### Data excerpts:
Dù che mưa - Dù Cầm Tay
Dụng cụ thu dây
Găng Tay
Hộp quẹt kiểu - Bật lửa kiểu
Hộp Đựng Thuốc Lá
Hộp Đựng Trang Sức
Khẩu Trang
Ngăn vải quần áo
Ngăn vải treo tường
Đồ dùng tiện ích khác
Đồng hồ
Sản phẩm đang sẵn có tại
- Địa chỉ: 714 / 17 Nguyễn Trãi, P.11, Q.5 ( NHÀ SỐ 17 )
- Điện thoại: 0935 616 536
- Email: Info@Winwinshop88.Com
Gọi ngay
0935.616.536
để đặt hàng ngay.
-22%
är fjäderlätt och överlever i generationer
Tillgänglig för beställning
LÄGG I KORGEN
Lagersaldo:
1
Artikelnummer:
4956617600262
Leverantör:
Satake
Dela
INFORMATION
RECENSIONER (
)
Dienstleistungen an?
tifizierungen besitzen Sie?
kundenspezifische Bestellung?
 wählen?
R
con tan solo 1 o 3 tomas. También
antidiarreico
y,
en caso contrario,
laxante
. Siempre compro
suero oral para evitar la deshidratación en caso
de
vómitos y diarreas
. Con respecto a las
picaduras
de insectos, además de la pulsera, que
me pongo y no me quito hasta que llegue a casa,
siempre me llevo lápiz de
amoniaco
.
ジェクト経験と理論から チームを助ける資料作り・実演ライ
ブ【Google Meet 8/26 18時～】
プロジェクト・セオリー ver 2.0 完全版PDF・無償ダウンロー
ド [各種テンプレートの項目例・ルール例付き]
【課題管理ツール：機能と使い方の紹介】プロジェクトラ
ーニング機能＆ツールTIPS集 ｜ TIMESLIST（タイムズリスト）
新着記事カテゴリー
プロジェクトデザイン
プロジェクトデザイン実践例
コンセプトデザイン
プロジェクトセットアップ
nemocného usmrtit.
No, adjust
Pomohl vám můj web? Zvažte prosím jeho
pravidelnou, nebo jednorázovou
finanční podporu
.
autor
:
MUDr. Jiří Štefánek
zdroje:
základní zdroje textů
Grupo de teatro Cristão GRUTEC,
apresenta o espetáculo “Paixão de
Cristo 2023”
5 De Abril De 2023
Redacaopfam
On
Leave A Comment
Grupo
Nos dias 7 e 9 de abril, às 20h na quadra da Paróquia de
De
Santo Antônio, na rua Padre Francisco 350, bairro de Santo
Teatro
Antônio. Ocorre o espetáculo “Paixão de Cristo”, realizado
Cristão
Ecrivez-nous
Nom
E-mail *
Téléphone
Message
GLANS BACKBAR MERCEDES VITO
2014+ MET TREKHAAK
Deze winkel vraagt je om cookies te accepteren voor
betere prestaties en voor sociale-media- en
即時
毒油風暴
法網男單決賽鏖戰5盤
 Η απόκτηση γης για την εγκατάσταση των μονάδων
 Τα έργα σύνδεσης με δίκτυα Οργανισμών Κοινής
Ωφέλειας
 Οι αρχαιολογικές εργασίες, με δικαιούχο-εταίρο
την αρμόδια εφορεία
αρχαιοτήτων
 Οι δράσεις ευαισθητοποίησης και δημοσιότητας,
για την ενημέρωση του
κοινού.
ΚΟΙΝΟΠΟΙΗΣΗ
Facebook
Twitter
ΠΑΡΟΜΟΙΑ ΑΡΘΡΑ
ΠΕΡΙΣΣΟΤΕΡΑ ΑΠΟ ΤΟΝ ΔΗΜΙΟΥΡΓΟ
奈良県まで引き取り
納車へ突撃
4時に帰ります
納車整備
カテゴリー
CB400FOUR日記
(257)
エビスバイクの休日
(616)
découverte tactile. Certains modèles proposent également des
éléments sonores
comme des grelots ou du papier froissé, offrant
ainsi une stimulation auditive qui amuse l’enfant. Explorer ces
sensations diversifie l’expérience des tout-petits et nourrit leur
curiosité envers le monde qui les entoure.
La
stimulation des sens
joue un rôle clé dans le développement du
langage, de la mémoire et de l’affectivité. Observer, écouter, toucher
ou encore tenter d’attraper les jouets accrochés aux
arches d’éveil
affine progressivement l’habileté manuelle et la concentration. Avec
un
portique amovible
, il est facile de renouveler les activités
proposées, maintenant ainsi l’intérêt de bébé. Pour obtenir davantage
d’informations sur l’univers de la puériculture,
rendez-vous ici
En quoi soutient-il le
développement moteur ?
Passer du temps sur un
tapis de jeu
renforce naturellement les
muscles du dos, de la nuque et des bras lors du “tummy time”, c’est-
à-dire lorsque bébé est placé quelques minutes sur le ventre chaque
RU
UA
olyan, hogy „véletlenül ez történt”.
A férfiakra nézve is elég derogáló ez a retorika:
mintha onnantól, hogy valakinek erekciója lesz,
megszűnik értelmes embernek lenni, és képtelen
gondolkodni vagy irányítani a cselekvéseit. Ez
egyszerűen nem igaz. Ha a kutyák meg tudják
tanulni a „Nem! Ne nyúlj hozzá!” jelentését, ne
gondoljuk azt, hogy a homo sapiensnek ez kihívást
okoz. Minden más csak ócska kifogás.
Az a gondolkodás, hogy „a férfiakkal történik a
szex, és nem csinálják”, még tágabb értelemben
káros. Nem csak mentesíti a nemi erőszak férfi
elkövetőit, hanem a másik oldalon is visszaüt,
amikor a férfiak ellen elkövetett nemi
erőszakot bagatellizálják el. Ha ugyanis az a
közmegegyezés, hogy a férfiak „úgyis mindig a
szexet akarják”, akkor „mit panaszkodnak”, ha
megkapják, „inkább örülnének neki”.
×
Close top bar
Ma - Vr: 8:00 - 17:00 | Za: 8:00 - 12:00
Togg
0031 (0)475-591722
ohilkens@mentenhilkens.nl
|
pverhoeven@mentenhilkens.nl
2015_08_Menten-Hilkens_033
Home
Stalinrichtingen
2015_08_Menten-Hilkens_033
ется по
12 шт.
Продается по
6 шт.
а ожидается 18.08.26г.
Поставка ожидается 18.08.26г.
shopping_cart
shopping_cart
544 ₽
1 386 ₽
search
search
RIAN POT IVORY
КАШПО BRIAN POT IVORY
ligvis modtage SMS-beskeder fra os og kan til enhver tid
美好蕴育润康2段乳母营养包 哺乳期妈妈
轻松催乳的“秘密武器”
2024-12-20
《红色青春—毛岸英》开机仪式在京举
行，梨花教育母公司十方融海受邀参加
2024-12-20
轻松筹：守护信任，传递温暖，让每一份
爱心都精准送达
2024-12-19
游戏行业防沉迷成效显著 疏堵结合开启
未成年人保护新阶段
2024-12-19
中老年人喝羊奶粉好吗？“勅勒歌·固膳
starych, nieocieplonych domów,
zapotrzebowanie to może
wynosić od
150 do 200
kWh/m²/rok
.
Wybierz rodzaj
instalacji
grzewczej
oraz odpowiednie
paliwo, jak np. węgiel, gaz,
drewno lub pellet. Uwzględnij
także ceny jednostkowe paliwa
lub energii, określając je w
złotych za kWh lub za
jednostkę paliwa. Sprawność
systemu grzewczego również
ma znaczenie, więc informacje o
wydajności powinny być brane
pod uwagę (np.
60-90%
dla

### Job:
Rewrite the lines of text from all the rows above as one numbered list, leaving out any blank lines.

### Task result:
1. Dù che mưa - Dù Cầm Tay
2. Dụng cụ thu dây
3. Găng Tay
4. Hộp quẹt kiểu - Bật lửa kiểu
5. Hộp Đựng Thuốc Lá
6. Hộp Đựng Trang Sức
7. Khẩu Trang
8. Ngăn vải quần áo
9. Ngăn vải treo tường
10. Đồ dùng tiện ích khác
11. Đồng hồ
12. Sản phẩm đang sẵn có tại
13. - Địa chỉ: 714 / 17 Nguyễn Trãi, P.11, Q.5 ( NHÀ SỐ 17 )
14. - Điện thoại: 0935 616 536
15. - Email: Info@Winwinshop88.Com
16. Gọi ngay
17. 0935.616.536
18. để đặt hàng ngay.
19. -22%
20. är fjäderlätt och överlever i generationer
21. Tillgänglig för beställning
22. LÄGG I KORGEN
23. Lagersaldo:
24. 1
25. Artikelnummer:
26. 4956617600262
27. Leverantör:
28. Satake
29. Dela
30. INFORMATION
31. RECENSIONER (
32. )
33. Dienstleistungen an?
34. tifizierungen besitzen Sie?
35. kundenspezifische Bestellung?
36.  wählen?
37. R
38. con tan solo 1 o 3 tomas. También
39. antidiarreico
40. y,
41. en caso contrario,
42. laxante
43. . Siempre compro
44. suero oral para evitar la deshidratación en caso
45. de
46. vómitos y diarreas
47. . Con respecto a las
48. picaduras
49. de insectos, además de la pulsera, que
50. me pongo y no me quito hasta que llegue a casa,
51. siempre me llevo lápiz de
52. amoniaco
53. .
54. ジェクト経験と理論から チームを助ける資料作り・実演ライ
55. ブ【Google Meet 8/26 18時～】
56. プロジェクト・セオリー ver 2.0 完全版PDF・無償ダウンロー
57. ド [各種テンプレートの項目例・ルール例付き]
58. 【課題管理ツール：機能と使い方の紹介】プロジェクトラ
59. ーニング機能＆ツールTIPS集 ｜ TIMESLIST（タイムズリスト）
60. 新着記事カテゴリー
61. プロジェクトデザイン
62. プロジェクトデザイン実践例
63. コンセプトデザイン
64. プロジェクトセットアップ
65. nemocného usmrtit.
66. No, adjust
67. Pomohl vám můj web? Zvažte prosím jeho
68. pravidelnou, nebo jednorázovou
69. finanční podporu
70. .
71. autor
72. :
73. MUDr. Jiří Štefánek
74. zdroje:
75. základní zdroje textů
76. Grupo de teatro Cristão GRUTEC,
77. apresenta o espetáculo “Paixão de
78. Cristo 2023”
79. 5 De Abril De 2023
80. Redacaopfam
81. On
82. Leave A Comment
83. Grupo
84. Nos dias 7 e 9 de abril, às 20h na quadra da Paróquia de
85. De
86. Santo Antônio, na rua Padre Francisco 350, bairro de Santo
87. Teatro
88. Antônio. Ocorre o espetáculo “Paixão de Cristo”, realizado
89. Cristão
90. Ecrivez-nous
91. Nom
92. E-mail *
93. Téléphone
94. Message
95. GLANS BACKBAR MERCEDES VITO
96. 2014+ MET TREKHAAK
97. Deze winkel vraagt je om cookies te accepteren voor
98. betere prestaties en voor sociale-media- en
99. 即時
100. 毒油風暴
101. 法網男單決賽鏖戰5盤
102.  Η απόκτηση γης για την εγκατάσταση των μονάδων
103.  Τα έργα σύνδεσης με δίκτυα Οργανισμών Κοινής
104. Ωφέλειας
105.  Οι αρχαιολογικές εργασίες, με δικαιούχο-εταίρο
106. την αρμόδια εφορεία
107. αρχαιοτήτων
108.  Οι δράσεις ευαισθητοποίησης και δημοσιότητας,
109. για την ενημέρωση του
110. κοινού.
111. ΚΟΙΝΟΠΟΙΗΣΗ
112. Facebook
113. Twitter
114. ΠΑΡΟΜΟΙΑ ΑΡΘΡΑ
115. ΠΕΡΙΣΣΟΤΕΡΑ ΑΠΟ ΤΟΝ ΔΗΜΙΟΥΡΓΟ
116. 奈良県まで引き取り
117. 納車へ突撃
118. 4時に帰ります
119. 納車整備
120. カテゴリー
121. CB400FOUR日記
122. (257)
123. エビスバイクの休日
124. (616)
125. découverte tactile. Certains modèles proposent également des
126. éléments sonores
127. comme des grelots ou du papier froissé, offrant
128. ainsi une stimulation auditive qui amuse l’enfant. Explorer ces
129. sensations diversifie l’expérience des tout-petits et nourrit leur
130. curiosité envers le monde qui les entoure.
131. La
132. stimulation des sens
133. joue un rôle clé dans le développement du
134. langage, de la mémoire et de l’affectivité. Observer, écouter, toucher
135. ou encore tenter d’attraper les jouets accrochés aux
136. arches d’éveil
137. affine progressivement l’habileté manuelle et la concentration. Avec
138. un
139. portique amovible
140. , il est facile de renouveler les activités
141. proposées, maintenant ainsi l’intérêt de bébé. Pour obtenir davantage
142. d’informations sur l’univers de la puériculture,
143. rendez-vous ici
144. En quoi soutient-il le
145. développement moteur ?
146. Passer du temps sur un
147. tapis de jeu
148. renforce naturellement les
149. muscles du dos, de la nuque et des bras lors du “tummy time”, c’est-
150. à-dire lorsque bébé est placé quelques minutes sur le ventre chaque
151. RU
152. UA
153. olyan, hogy „véletlenül ez történt”.
154. A férfiakra nézve is elég derogáló ez a retorika:
155. mintha onnantól, hogy valakinek erekciója lesz,
156. megszűnik értelmes embernek lenni, és képtelen
157. gondolkodni vagy irányítani a cselekvéseit. Ez
158. egyszerűen nem igaz. Ha a kutyák meg tudják
159. tanulni a „Nem! Ne nyúlj hozzá!” jelentését, ne
160. gondoljuk azt, hogy a homo sapiensnek ez kihívást
161. okoz. Minden más csak ócska kifogás.
162. Az a gondolkodás, hogy „a férfiakkal történik a
163. szex, és nem csinálják”, még tágabb értelemben
164. káros. Nem csak mentesíti a nemi erőszak férfi
165. elkövetőit, hanem a másik oldalon is visszaüt,
166. amikor a férfiak ellen elkövetett nemi
167. erőszakot bagatellizálják el. Ha ugyanis az a
168. közmegegyezés, hogy a férfiak „úgyis mindig a
169. szexet akarják”, akkor „mit panaszkodnak”, ha
170. megkapják, „inkább örülnének neki”.
171. ×
172. Close top bar
173. Ma - Vr: 8:00 - 17:00 | Za: 8:00 - 12:00
174. Togg
175. 0031 (0)475-591722
176. ohilkens@mentenhilkens.nl
177. |
178. pverhoeven@mentenhilkens.nl
179. 2015_08_Menten-Hilkens_033
180. Home
181. Stalinrichtingen
182. 2015_08_Menten-Hilkens_033
183. ется по
184. 12 шт.
185. Продается по
186. 6 шт.
187. а ожидается 18.08.26г.
188. Поставка ожидается 18.08.26г.
189. shopping_cart
190. shopping_cart
191. 544 ₽
192. 1 386 ₽
193. search
194. search
195. RIAN POT IVORY
196. КАШПО BRIAN POT IVORY
197. ligvis modtage SMS-beskeder fra os og kan til enhver tid
198. 美好蕴育润康2段乳母营养包 哺乳期妈妈
199. 轻松催乳的“秘密武器”
200. 2024-12-20
201. 《红色青春—毛岸英》开机仪式在京举
202. 行，梨花教育母公司十方融海受邀参加
203. 2024-12-20
204. 轻松筹：守护信任，传递温暖，让每一份
205. 爱心都精准送达
206. 2024-12-19
207. 游戏行业防沉迷成效显著 疏堵结合开启
208. 未成年人保护新阶段
209. 2024-12-19
210. 中老年人喝羊奶粉好吗？“勅勒歌·固膳
211. starych, nieocieplonych domów,
212. zapotrzebowanie to może
213. wynosić od
214. 150 do 200
215. kWh/m²/rok
216. .
217. Wybierz rodzaj
218. instalacji
219. grzewczej
220. oraz odpowiednie
221. paliwo, jak np. węgiel, gaz,
222. drewno lub pellet. Uwzględnij
223. także ceny jednostkowe paliwa
224. lub energii, określając je w
225. złotych za kWh lub za
226. jednostkę paliwa. Sprawność
227. systemu grzewczego również
228. ma znaczenie, więc informacje o
229. wydajności powinny być brane
230. pod uwagę (np.
231. 60-90%
232. dla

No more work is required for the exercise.